For that we trained a random forest classifier — that’s a basic machine learning algorithm — and we studied the confusion between operating system versions.
So here you see on the left the hypothesis of the random forest, which iOS version is predicted; and on the bottom, what the true iOS version was according to the metadata. And for example, in about 90% of the cases, if it predicted the picture was taken with operating system 4.0 it was correct; and so overall on the main diagonal it’s highly populated, so it predicts more or less reliably the operating system of the picture. And if there are confusions it’s usually only on neighbouring operating systems, but there are never jumps like from iOS 4 to iOS 11 or so.
And in the paper, we also did the same for model identification, so the hardware version, which was only about 60%. So the software version prediction is better than the hardware version prediction; still, the hardware prediction is not completely bad. And that confirms that the header information changes with the software version.
And finally, the last experiment: can we also determine, or estimate, which app the picture was taken with?
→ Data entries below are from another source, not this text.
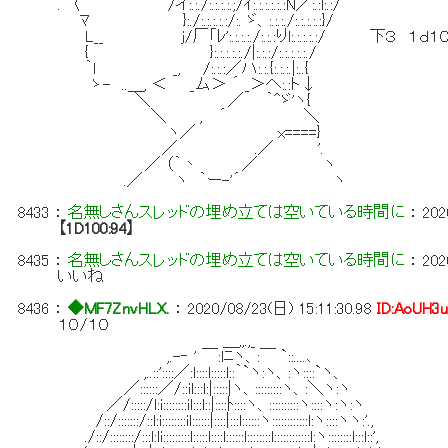
. 〈 /イ:.:./:.:.:.:.;/ｲ:.:.:.:.:.:N／:.:l:.:/
ﾏ }:./:.:.:.:.:/:. ゞ、:.:.:./:.:.:.:.:}/
L__ j/厂「ﾚ':.:.:.:./:.:.:りl:.:.:.:.:/ 下３ １ｄ１
{ }:.:.:.:.:./|:.:.:/:.:.:.:.:./
｀l _, /:.:.:／ハ:.:.{:.:.:.|:..{
ゝ- ..＿, ＜ _ム＞ ´ _＞へ:.:ト↓
＼ ／ ｀^ゞ'ヽ{
＼ , ´ ＼
ヽ／ x====}
／ .／ '.
／ （｀丶 ／ ヽ
.／ ヽ ｀ー-'´ ヽ
8433
：
名無しさんスレッドの埋め立ては空いている時間に
：
202
【1D100:94】
8435
：
名無しさんスレッドの埋め立ては空いている時間に
：
202
いいね
8436
：
◆MF7ZnvHLX.
：
2020/08/23(日) 15:11:30.98
ID:AoUH3
１０/１０
＿,,.,_
,.-‐ ' ￣:lﾆヽ、:￣ `::....､
,..::'::::／:l::::l:::::l::｀`ヽ:ヽ、:ヽ::::`ヽ、
／::::::／/::il:::l:|:::::|ヽ、:::::::::ヽ、:＼ヽ:ヽ
／/:::::/l:i::::::::il:::l::|::::ﾄ::::ヽ、::::::::::ヽ::::ヽ:ヽ:ヽ
/::/:::::::/::l:i::::::::il::::::|::::|:::l::::::ヽ::::::::::::l:ヽ::::ヽヽ:'.,
./::/::::::::/:::l:li:::::::::l:::::l::::l::::::l::::::::l::::::::::::l:ヽ::::::::l:::l::',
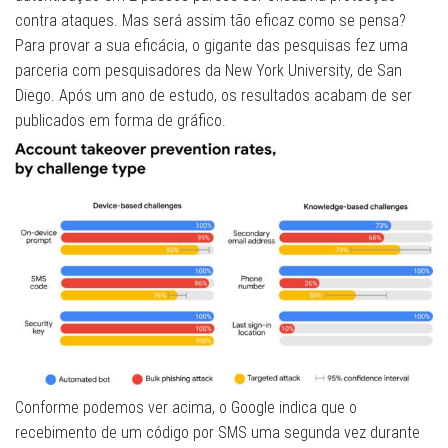
contra ataques. Mas será assim tão eficaz como se pensa?
Para provar a sua eficácia, o gigante das pesquisas fez uma
parceria com pesquisadores da New York University, de San
Diego. Após um ano de estudo, os resultados acabam de ser
publicados em forma de gráfico.
Conforme podemos ver acima, o Google indica que o
recebimento de um código por SMS uma segunda vez durante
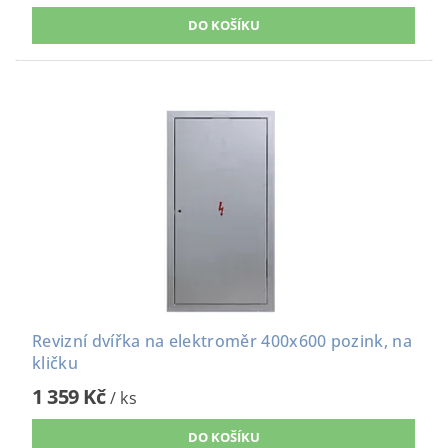
Revizní dvířka na elektroměr 400x600 pozink, na
kličku
1 359 Kč
/ ks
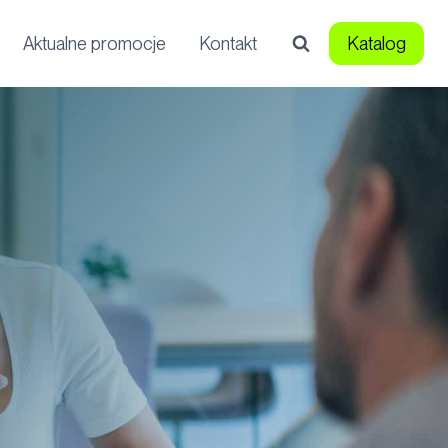
Aktualne promocje
Kontakt
Katalog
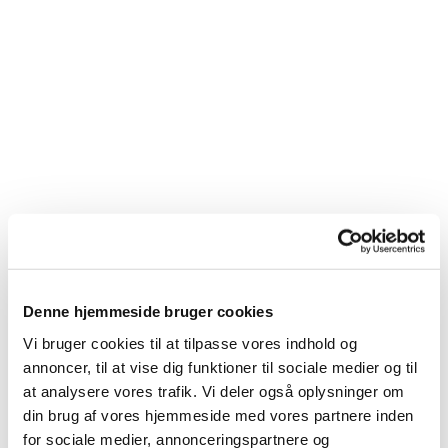
Denne hjemmeside bruger cookies
Vi bruger cookies til at tilpasse vores indhold og
annoncer, til at vise dig funktioner til sociale medier og til
at analysere vores trafik. Vi deler også oplysninger om
Du vil måske også kunne lide...
din brug af vores hjemmeside med vores partnere inden
for sociale medier, annonceringspartnere og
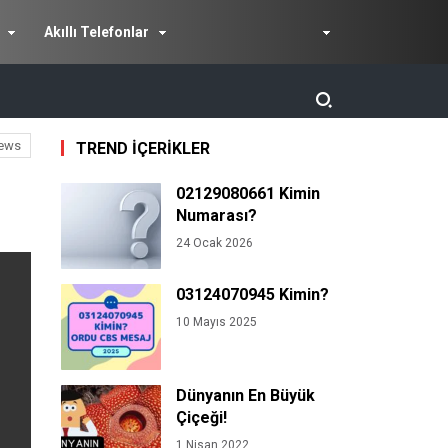
Akıllı Telefonlar
ews
TREND İÇERİKLER
02129080661 Kimin
Numarası?
24 Ocak 2026
03124070945 Kimin?
10 Mayıs 2025
Dünyanın En Büyük
Çiçeği!
1 Nisan 2022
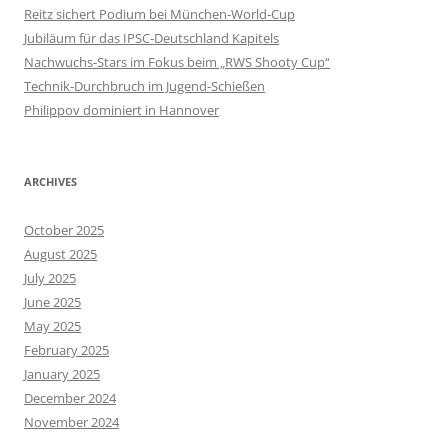
Reitz sichert Podium bei München‑World‑Cup
Jubiläum für das IPSC‑Deutschland Kapitels
Nachwuchs‑Stars im Fokus beim „RWS Shooty Cup“
Technik‑Durchbruch im Jugend‑Schießen
Philippov dominiert in Hannover
ARCHIVES
October 2025
August 2025
July 2025
June 2025
May 2025
February 2025
January 2025
December 2024
November 2024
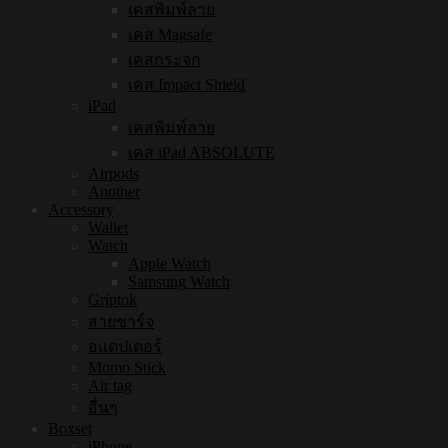
เคสพิมพ์ลาย
เคส Magsafe
เคสกระจก
เคส Impact Shield
iPad
เคสพิมพ์ลาย
เคส iPad ABSOLUTE
Airpods
Another
Accessory
Wallet
Watch
Apple Watch
Samsung Watch
Griptok
สายชาร์จ
อแดปเตอร์
Momo Stick
Air tag
อื่นๆ
Boxset
iPhone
For that, we studied the uniqueness of the quantization matrices. So we looked at one very specific quantization matrix table — or pair of tables — and looked at what was written in the EXIF field ‘software’. And on the top plot, you see for one given quantization table we found about 204 times the value ‘Snapseed’ — that’s an imaging app you can download from the app store — and only 17 times we would find some different value in that field. So that means, if you find this quantization matrix, it is ten times more likely that a picture was taken with Snapseed than with any other app, or the data was removed.
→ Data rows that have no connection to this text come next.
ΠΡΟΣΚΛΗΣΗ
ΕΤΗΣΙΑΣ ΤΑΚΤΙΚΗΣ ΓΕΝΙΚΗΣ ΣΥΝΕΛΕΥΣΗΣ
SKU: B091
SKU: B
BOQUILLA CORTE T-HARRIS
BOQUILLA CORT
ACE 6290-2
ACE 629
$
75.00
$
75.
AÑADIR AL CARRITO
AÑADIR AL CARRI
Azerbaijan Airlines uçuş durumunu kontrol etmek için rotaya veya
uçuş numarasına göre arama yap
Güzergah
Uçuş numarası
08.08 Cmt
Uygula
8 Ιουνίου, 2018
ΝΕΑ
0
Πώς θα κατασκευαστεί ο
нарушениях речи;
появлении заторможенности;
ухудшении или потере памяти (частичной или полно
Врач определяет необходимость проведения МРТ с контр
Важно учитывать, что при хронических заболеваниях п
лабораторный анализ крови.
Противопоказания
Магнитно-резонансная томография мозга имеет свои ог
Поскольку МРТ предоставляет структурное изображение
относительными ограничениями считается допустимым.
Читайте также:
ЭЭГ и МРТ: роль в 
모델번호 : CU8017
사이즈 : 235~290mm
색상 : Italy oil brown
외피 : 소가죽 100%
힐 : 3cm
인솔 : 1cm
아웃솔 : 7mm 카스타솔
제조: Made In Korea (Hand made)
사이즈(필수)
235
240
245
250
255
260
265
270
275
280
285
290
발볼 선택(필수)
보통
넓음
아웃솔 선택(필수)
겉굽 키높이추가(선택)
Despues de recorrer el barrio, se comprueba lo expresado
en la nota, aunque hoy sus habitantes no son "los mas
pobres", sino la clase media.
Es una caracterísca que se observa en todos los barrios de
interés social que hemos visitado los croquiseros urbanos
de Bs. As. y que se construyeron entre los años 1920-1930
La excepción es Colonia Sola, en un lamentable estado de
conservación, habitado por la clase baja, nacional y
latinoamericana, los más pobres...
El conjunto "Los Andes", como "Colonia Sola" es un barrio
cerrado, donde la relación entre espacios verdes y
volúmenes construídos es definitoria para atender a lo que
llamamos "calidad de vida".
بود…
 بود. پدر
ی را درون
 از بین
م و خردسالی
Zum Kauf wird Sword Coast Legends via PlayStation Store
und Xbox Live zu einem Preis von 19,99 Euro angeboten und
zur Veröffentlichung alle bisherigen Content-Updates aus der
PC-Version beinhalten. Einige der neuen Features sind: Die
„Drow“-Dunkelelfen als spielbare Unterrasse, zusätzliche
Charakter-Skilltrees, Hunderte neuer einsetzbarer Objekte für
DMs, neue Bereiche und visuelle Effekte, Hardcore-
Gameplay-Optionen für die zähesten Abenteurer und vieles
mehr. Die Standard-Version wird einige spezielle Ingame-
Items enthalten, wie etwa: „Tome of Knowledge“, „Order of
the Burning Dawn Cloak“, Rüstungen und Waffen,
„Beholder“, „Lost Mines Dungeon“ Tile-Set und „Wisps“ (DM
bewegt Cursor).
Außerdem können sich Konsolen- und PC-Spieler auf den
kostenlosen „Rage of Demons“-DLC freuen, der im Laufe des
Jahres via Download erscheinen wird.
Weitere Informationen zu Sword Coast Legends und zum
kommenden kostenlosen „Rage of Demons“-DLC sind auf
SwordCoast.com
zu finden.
That worked for Snapseed pretty well. For Camera+ on the bottom, that’s a different app, it worked not so well. So here we found 49 times for one specific quantization table the value ‘Camera+’, but 67 times a different one. So it can work, but it does not work always. But it can work.
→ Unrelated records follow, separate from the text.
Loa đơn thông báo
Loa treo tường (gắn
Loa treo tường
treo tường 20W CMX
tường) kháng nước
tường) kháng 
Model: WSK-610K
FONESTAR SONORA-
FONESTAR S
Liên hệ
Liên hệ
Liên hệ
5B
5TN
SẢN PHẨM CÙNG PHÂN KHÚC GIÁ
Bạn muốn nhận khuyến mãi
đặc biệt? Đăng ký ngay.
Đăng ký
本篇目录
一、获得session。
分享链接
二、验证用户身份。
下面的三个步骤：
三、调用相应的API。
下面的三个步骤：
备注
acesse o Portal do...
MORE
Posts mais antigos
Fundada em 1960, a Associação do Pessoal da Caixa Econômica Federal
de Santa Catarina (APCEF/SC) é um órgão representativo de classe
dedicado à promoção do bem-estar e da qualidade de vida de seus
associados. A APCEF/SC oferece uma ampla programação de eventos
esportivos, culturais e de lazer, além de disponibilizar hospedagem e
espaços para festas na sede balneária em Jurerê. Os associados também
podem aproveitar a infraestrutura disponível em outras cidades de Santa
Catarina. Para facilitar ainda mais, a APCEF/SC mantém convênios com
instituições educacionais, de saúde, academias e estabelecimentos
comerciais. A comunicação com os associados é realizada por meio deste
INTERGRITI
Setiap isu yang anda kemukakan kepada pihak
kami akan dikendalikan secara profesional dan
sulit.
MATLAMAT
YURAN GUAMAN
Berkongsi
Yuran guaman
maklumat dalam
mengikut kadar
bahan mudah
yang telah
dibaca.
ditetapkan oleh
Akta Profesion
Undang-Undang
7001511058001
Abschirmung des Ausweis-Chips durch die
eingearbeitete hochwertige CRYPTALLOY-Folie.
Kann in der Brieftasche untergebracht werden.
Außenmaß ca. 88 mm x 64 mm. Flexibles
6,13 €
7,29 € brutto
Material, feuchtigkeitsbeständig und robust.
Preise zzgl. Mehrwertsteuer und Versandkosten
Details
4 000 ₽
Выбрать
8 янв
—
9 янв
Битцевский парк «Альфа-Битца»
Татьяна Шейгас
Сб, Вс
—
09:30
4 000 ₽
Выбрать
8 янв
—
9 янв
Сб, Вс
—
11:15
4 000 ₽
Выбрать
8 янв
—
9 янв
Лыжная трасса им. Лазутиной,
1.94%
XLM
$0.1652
OK, to wrap up my talk. I showed you that smartphones offer a much larger variability of the information in the header, and that it is not constant over time. We investigated the possibilities of associating the JPEG header information from Apple devices — mainly iPhones — and then looked into the linkage information on the header information to the hardware, to the operating system, or to the imaging software.
And the general observations are that the software components are changed with the updates, or can be changed, at least. That the software stack is not fixed, but the user can use now any arbitrary app, which he could not do on his old DSLR camera. And that much metadata, or compression parameters, are dependent on the concrete software version, the concrete software stack used at that point, when taking that picture.
Nevertheless, that allows us now to fingerprint software instead of only models. And in this scheme, you see that we suggest now to use this second access to also uncover information about software when doing source identification, where software can be the operating system or the app that was used for taking the picture.
Yeah, that is my talk. Thank you, and I’d be happy to answer any questions.